Based on previous projects, I knew that I had roughly 2-3 weeks worth of work ahead of me. I also felt that, with 4th Edition coming, I needed to strike while the iron was hot and let people know that the game was coming. So I rebranded my existing OGL products, announced a July 15th release date, and got down to work.

EVERYTHING FALLS APART

What follows may sound like a litany of excuses. They’re not meant as such. It’s meant to be simply a description of what happened. I hope it can be taken in that sense.

In early July 2008, my computer crashed. This turned into a nightmare: I had all my data backed up, but I couldn’t recover the machine. So I spent money like a drunken sailor to buy a new computer… only to discover that the versions of Quark and Acrobat I owned wouldn’t run on Windows Vista. So then I tried to install Windows 2000 on the new computer, but necessary device drivers didn’t exist for Windows 2000. So then I spent more money to get my old computer reconstituted. (If I recall correctly, it turned out that both the motherboard and the auxiliary hard drive controller had burned out.)
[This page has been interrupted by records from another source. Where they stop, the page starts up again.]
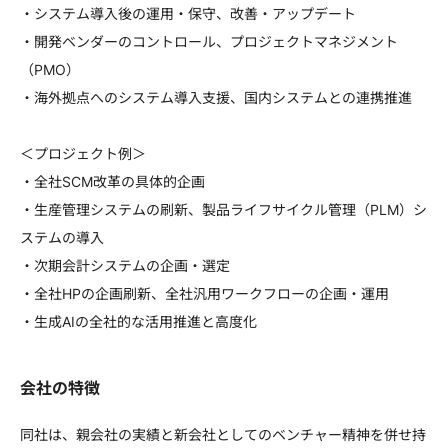
・システム導入後の運用・保守、改善・アップデート
・開発ベンダーのコントロール、プロジェクトマネジメント
（PMO）
・海外拠点へのシステム導入支援、国内システムとの連携推進
＜プロジェクト例＞
・全社SCM改革の具体的企画
・生産管理システムの刷新、製品ライフサイクル管理（PLM）シ
ステムの導入
・次期会計システムの企画・選定
・全社HPの企画刷新、全社汎用ワークフローの企画・運用
・生成AIの全社的な活用推進と高度化
会社の特徴
同社は、親会社の実績と新会社としてのベンチャー精神を併せ持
By this point, I had lost 10 days of work. After describing the situation, I rescheduled the release date for Legends & Labyrinths to July 31st and continued work.

… which is when I contracted Lyme disease. (I was apparently bit by an infected tick while working at an outdoor Shakespeare company.) The Lyme disease turned into its own little odyssey: The first doctor I saw prescribed 10 days of antibiotics. I took them… and then, a few days later, I started getting sick again. So I went back to the clinic. This time I saw a different doctor, who promptly opened a medical reference book, looked up Lyme disease, and read: “Prescribe 14-21 days of antibiotics.” The first doctor had under-prescribed and the antibiotics hadn’t actually wiped out the disease. Since I had been off the antibiotics for several days at this point, I needed to start the regime over from scratch. And since the remaining disease was probably more resistant to antibiotics (having survived the under-prescribed round of treatment), I’d need to take a full 21 says worth of pills. (I did do and fully recovered; but by the end of it my kidneys weren’t too happy with me.)

By this point the deadline had slipped again. This time I simply announced that it would be “done when it’s done”. I also decided to take advantage of the extra time to retrench, rewrite some problematic sections of the book, and tweak the layout.

In late August 2008, however, it all fell apart.